Kitchen renovations often come with a hefty price tag, prompting many homeowners to turn to consumer credit. But savvy borrowers know better: banks and lenders allow you to incorporate these costs into your mortgage, securing the full budget you need via one efficient loan. Drawing from years of advising clients on home financing, here's everything you need to navigate this option successfully.

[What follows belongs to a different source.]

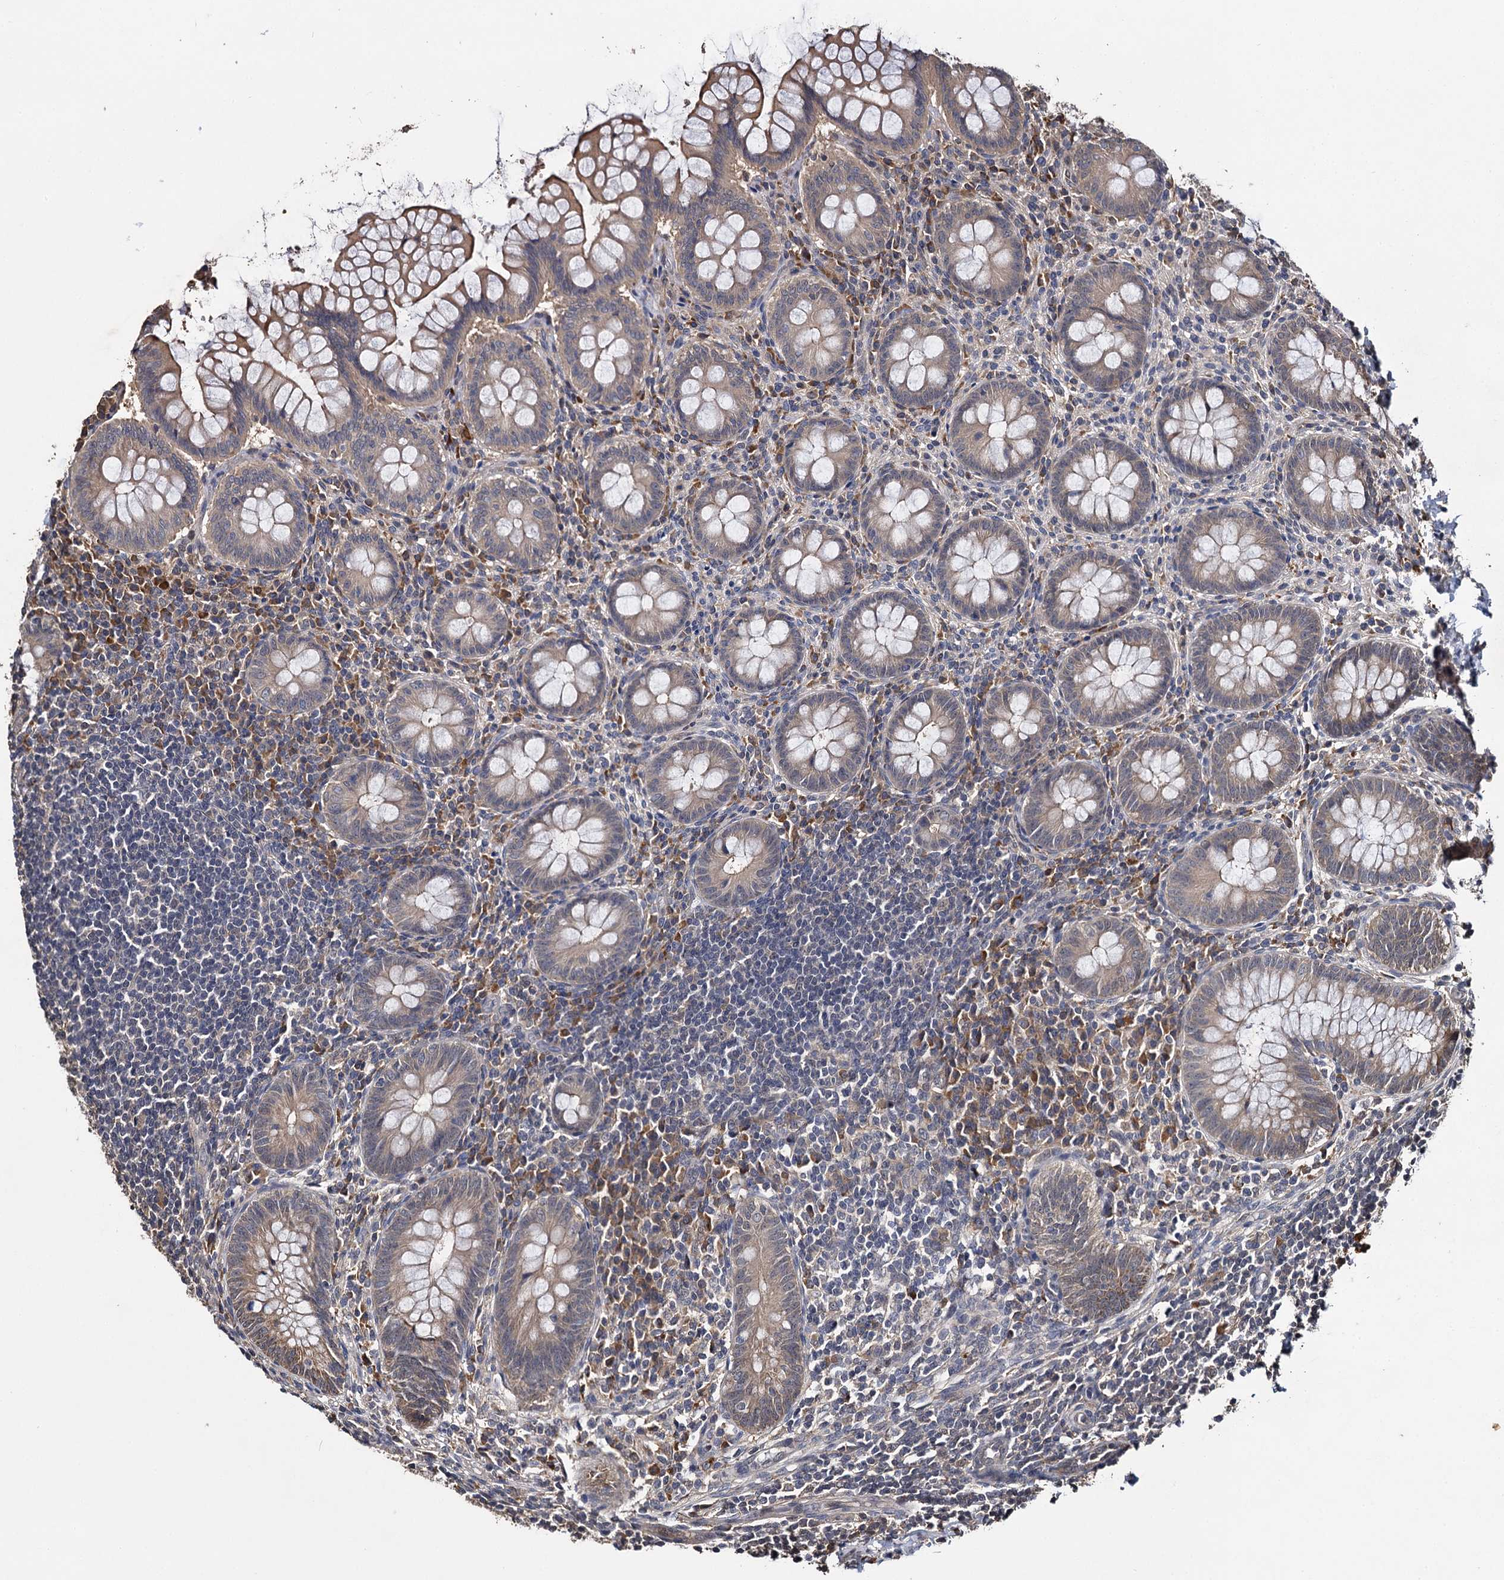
{"staining": {"intensity": "moderate", "quantity": "25%-75%", "location": "cytoplasmic/membranous"}, "tissue": "appendix", "cell_type": "Glandular cells", "image_type": "normal", "snomed": [{"axis": "morphology", "description": "Normal tissue, NOS"}, {"axis": "topography", "description": "Appendix"}], "caption": "An immunohistochemistry photomicrograph of normal tissue is shown. Protein staining in brown highlights moderate cytoplasmic/membranous positivity in appendix within glandular cells. (DAB IHC, brown staining for protein, blue staining for nuclei).", "gene": "SLC46A3", "patient": {"sex": "female", "age": 33}}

Mortgage loans primarily fund property purchases or construction, but they extend to renovations when the amount exceeds €75,000. You can also bundle a works budget with a property purchase. Post-purchase renovations, finishing, or decor are common realities. Lenders recognize this, offering flexible financing solutions. As a result, kitchen expenses can seamlessly integrate into your mortgage.
Key requirements include strong borrowing capacity, since adding kitchen costs increases the total loan—potentially raising monthly payments or extending the term. Banks require proof, such as a detailed quote from a professional kitchen designer. Planning a DIY install? Expect guidance toward a personal loan instead.
Whether enlisting professionals or tackling it yourself, you'll weigh integrating costs into your mortgage against a personal loan. Personal loans shine in accessibility, offering up to €75,000 without documentation and quick approval. However, their higher interest rates add up. Bundling into a mortgage unlocks lower rates across both purchase and works, but demands a precise estimate for bank approval.
Falling mortgage rates tempt owners to fund works via existing loans. Unfortunately, this integration must occur at the initial application stage. Consumer credit fills the gap otherwise. A smart workaround? Debt consolidation: merge your mortgage with new consumer credit into one contract, yielding a unified lower rate, adjusted payments, and streamlined repayment schedule.